Terrestrial microgravity simulates space experiments

Written by: Andrew Wade | Published:
Noemí Contreras-Pereda and Josep Puigmartí with the microgravity device (Credit: University of Barcelona)

Scientists at the University of Barcelona have simulated the microgravity found in space laboratories to experiment with the growth of crystalline structures.

Studying the effects of microgravity on materials has many potential benefits and could potentially lead to the discovery of new materials. But conducting experiments in space obviously comes with huge costs. To replicate the conditions found in places such as the International Space Station, the Barcelona team used custom-made microfluidic devices and created 2D porous crystalline molecular structures formed of one layer of atoms, similar to the structure of graphene.

“We confirmed that the experiments under these simulated microgravity conditions have unprecedented effects on the orientation, compactness and generation of 2D crystalline and porous materials,” explained Josep Puigmartí Luis, ICREA researcher at the university’s Department of Physical Chemistry and member of the Institute of Theoretical and Computational Chemistry (IQTCUB).
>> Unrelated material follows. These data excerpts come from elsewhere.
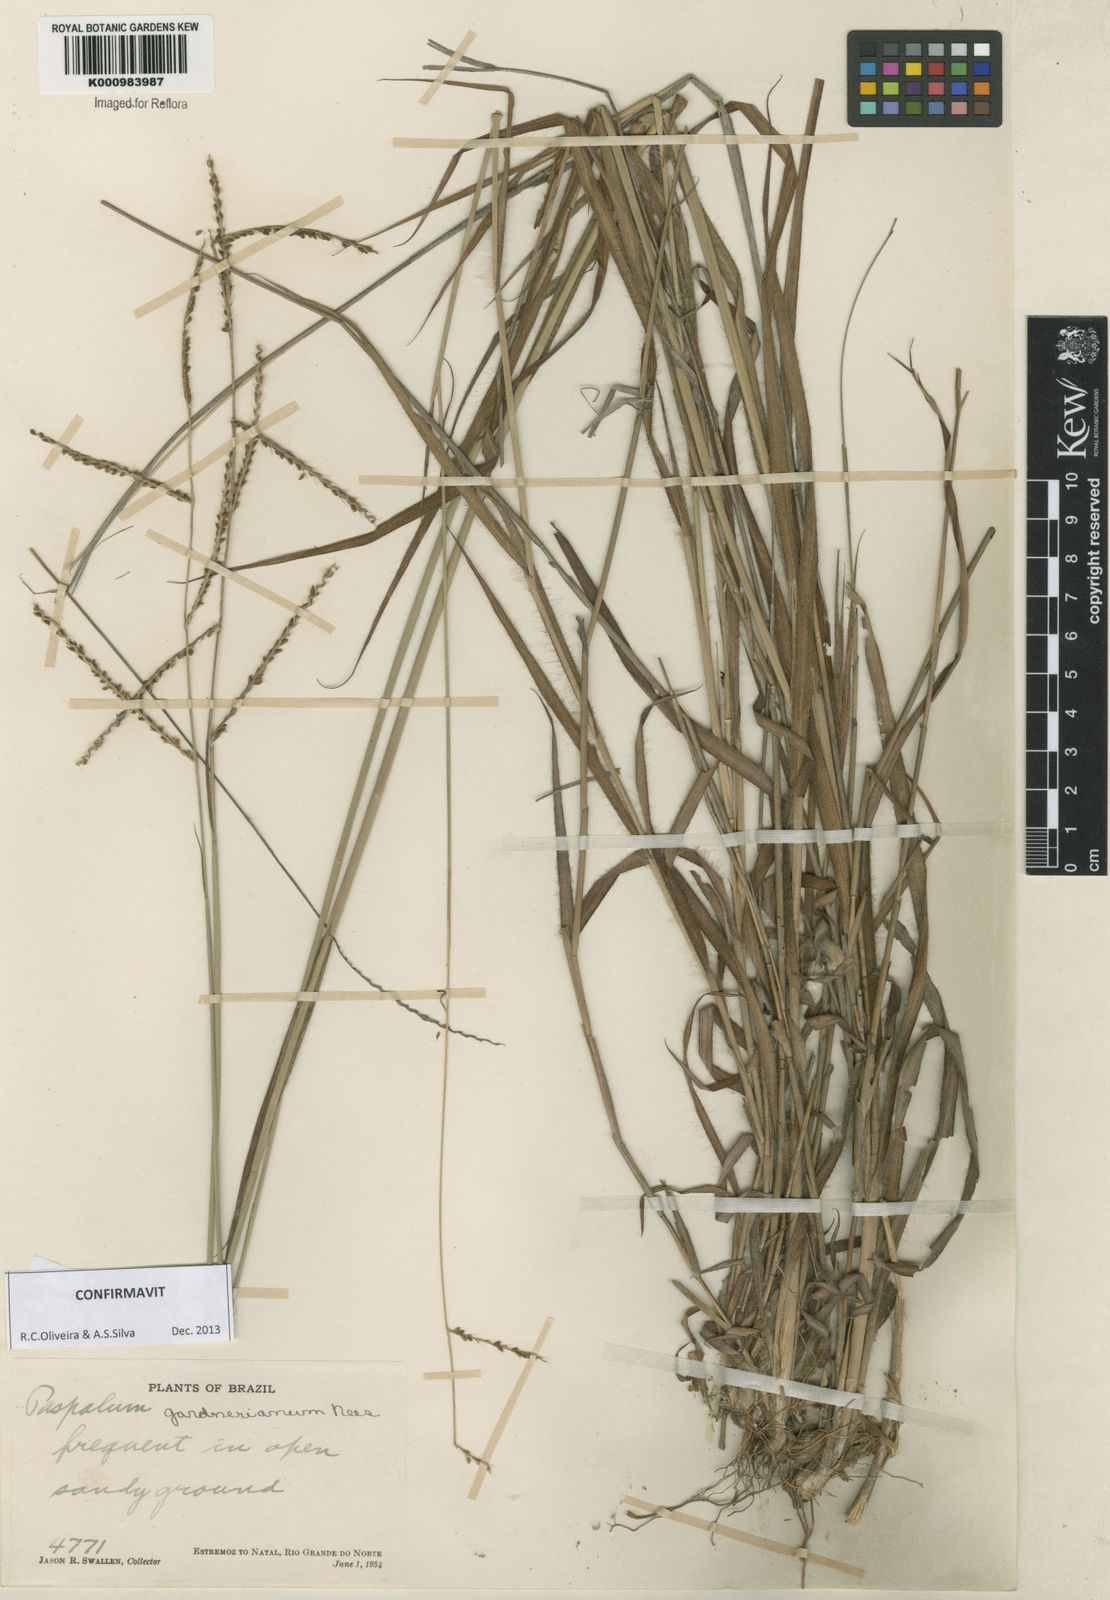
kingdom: Plantae
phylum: Tracheophyta
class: Liliopsida
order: Poales
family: Poaceae
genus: Paspalum
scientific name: Paspalum gardnerianum
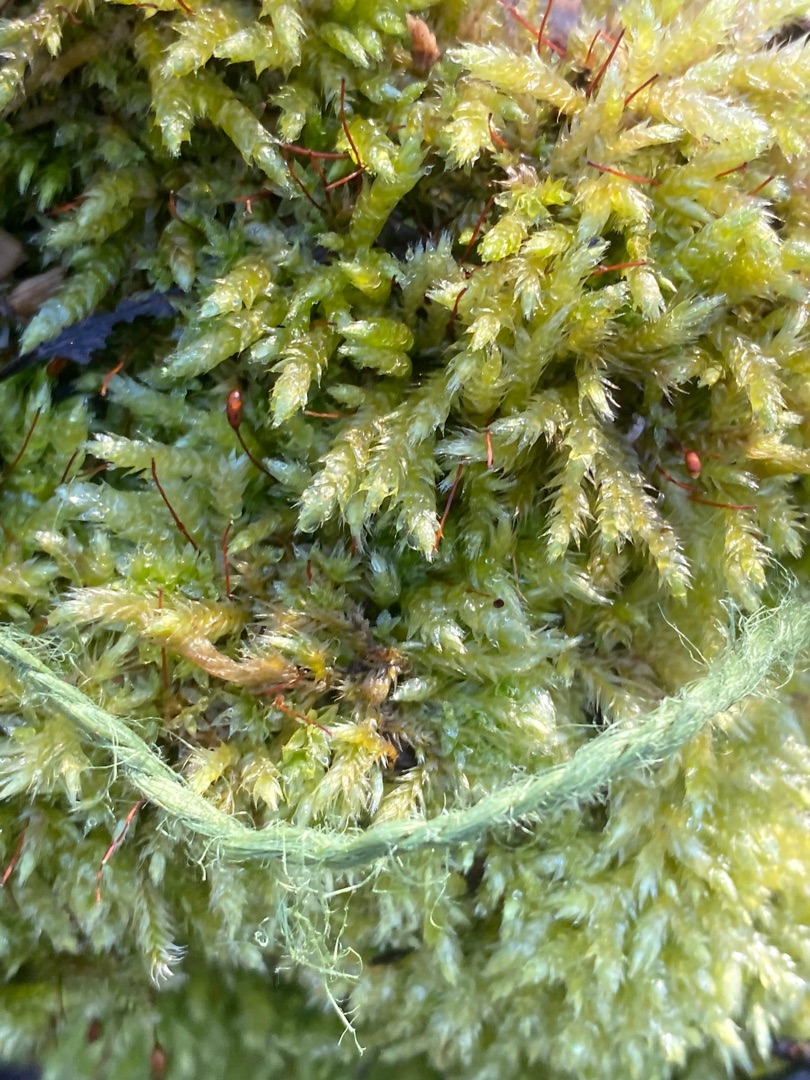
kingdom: Plantae
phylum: Bryophyta
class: Bryopsida
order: Hypnales
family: Brachytheciaceae
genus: Brachythecium
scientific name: Brachythecium rutabulum
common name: Almindelig kortkapsel
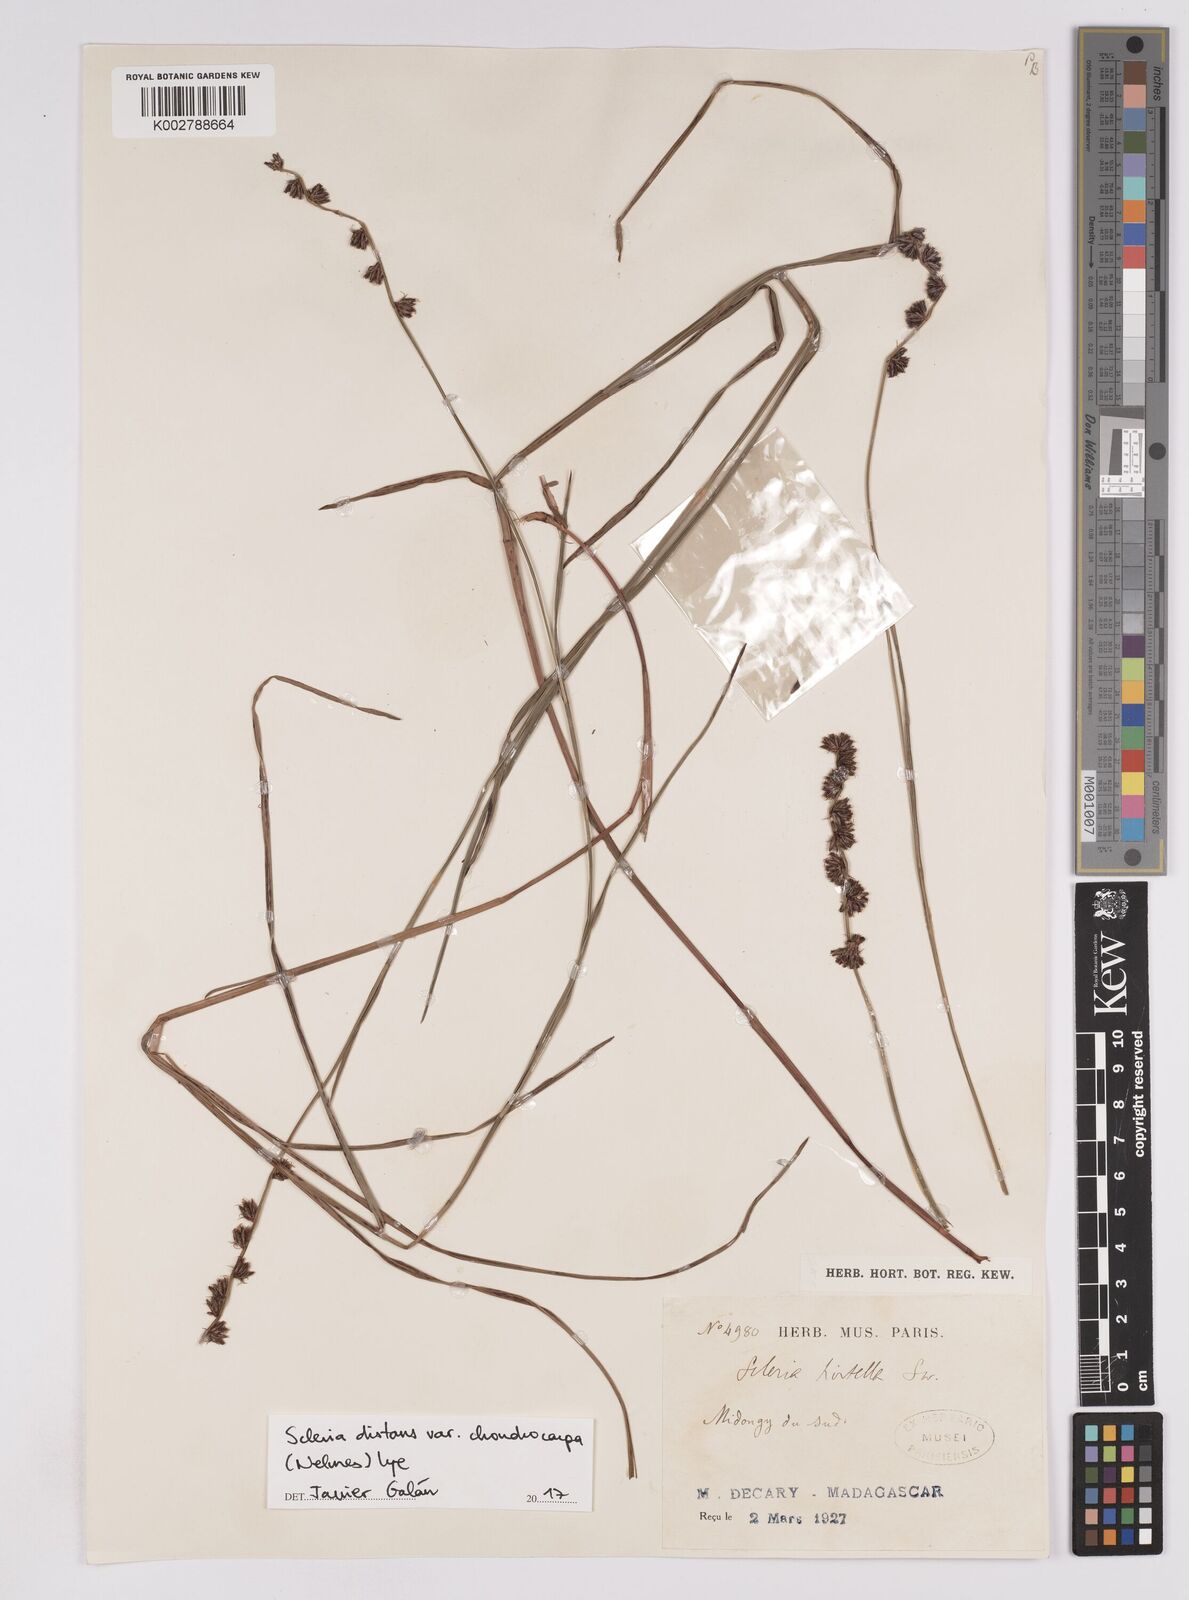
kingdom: Plantae
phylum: Tracheophyta
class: Liliopsida
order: Poales
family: Cyperaceae
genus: Scleria
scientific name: Scleria distans
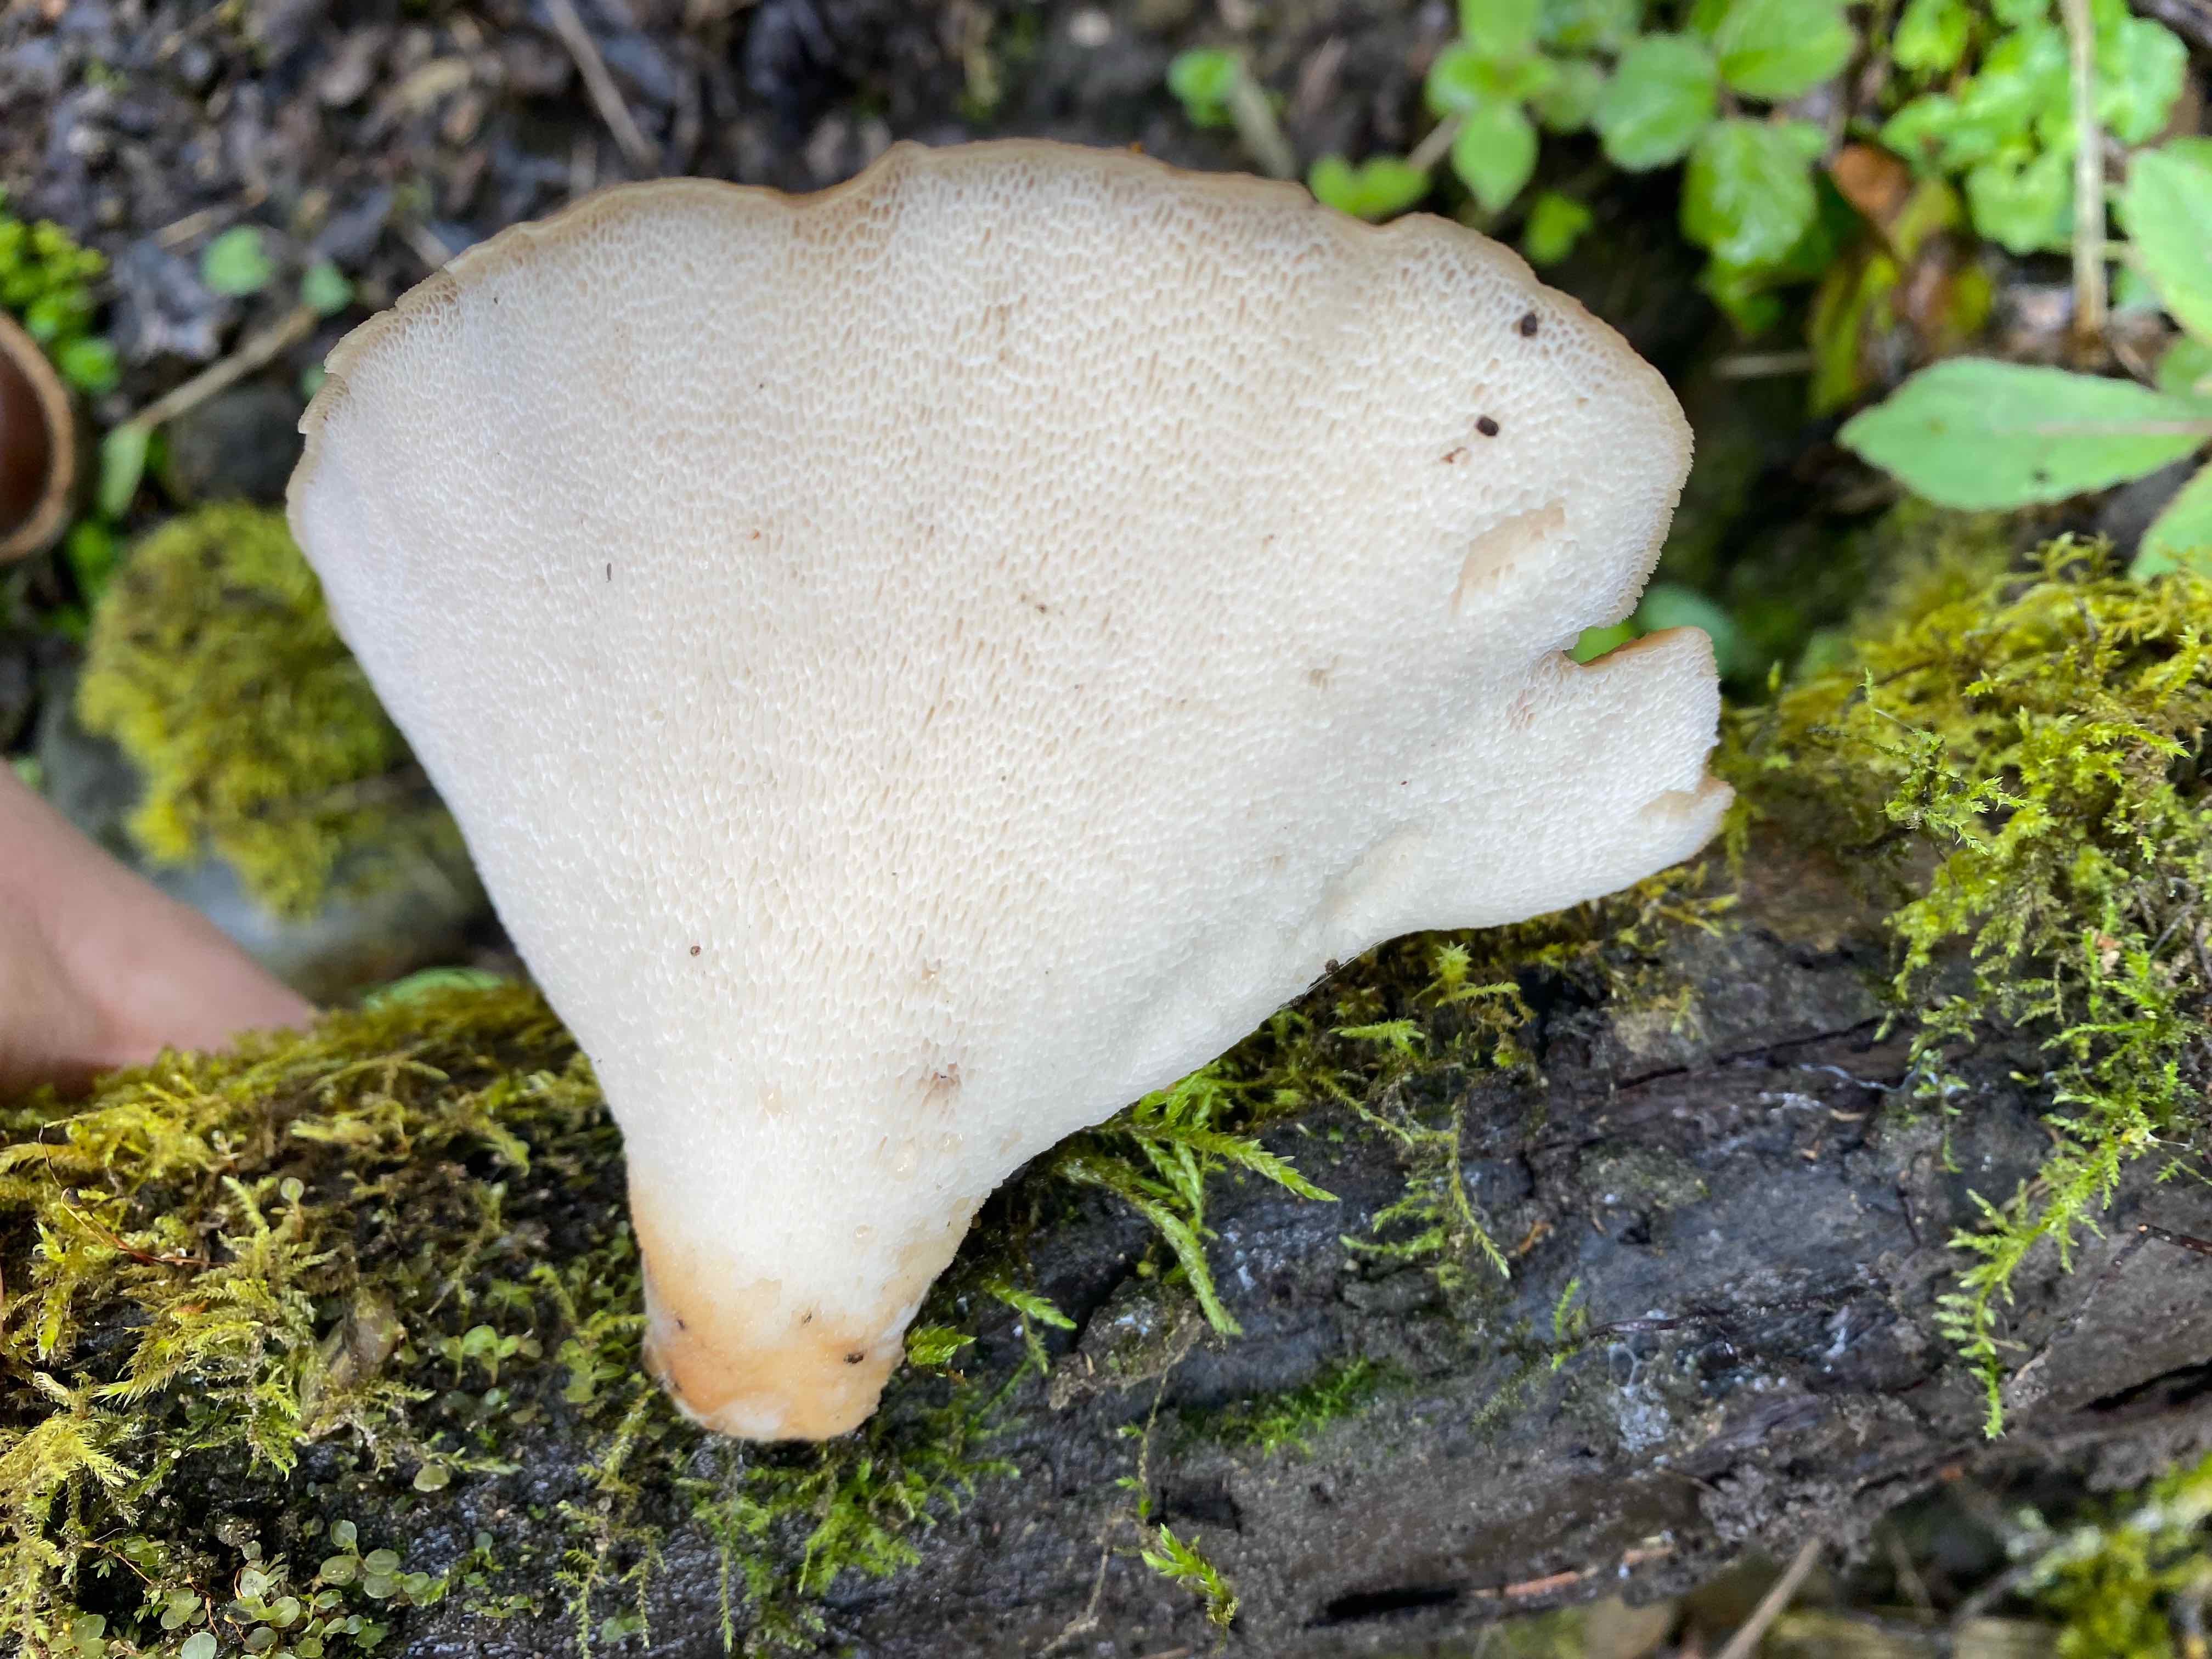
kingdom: Fungi
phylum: Basidiomycota
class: Agaricomycetes
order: Polyporales
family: Polyporaceae
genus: Polyporus
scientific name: Polyporus tuberaster
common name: knoldet stilkporesvamp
The microfluidic device consist of two interlinked substrates with a fine silicone film of variable thicknesses. One of the surfaces has two machine inlet ports that enable the complete filling of the microfluidic environment and prevent the appearance of air bubbles.

The system enabled the growth of a 2D metalorganic framework prototype (MOF), which forms a millimetric layer without defects and which has conductivity properties. Using the ALBA Synchrotron on the outskirts of Barcelona, the team was able to study crystallinity, structure and orientation of the 2D material. The work appears on the cover of the latest edition of Advanced Materials.

"The spatio-temporal control in the growth of this material obtained with the simulated microgravity conditions is unprecedented in the scientific literature. The microfluidic device has allowed us to develop centimetre-long thin layers and study the previously undescribed electronic properties of the material," said Noemí Contreras Pereda, from the Catalan Institute of Nanoscience and Nanotechnology.

“This new simulated microgravity system will be like a ‘playground’ for chemists, physicists, and materials scientists who want to process 2D functional devices and materials.”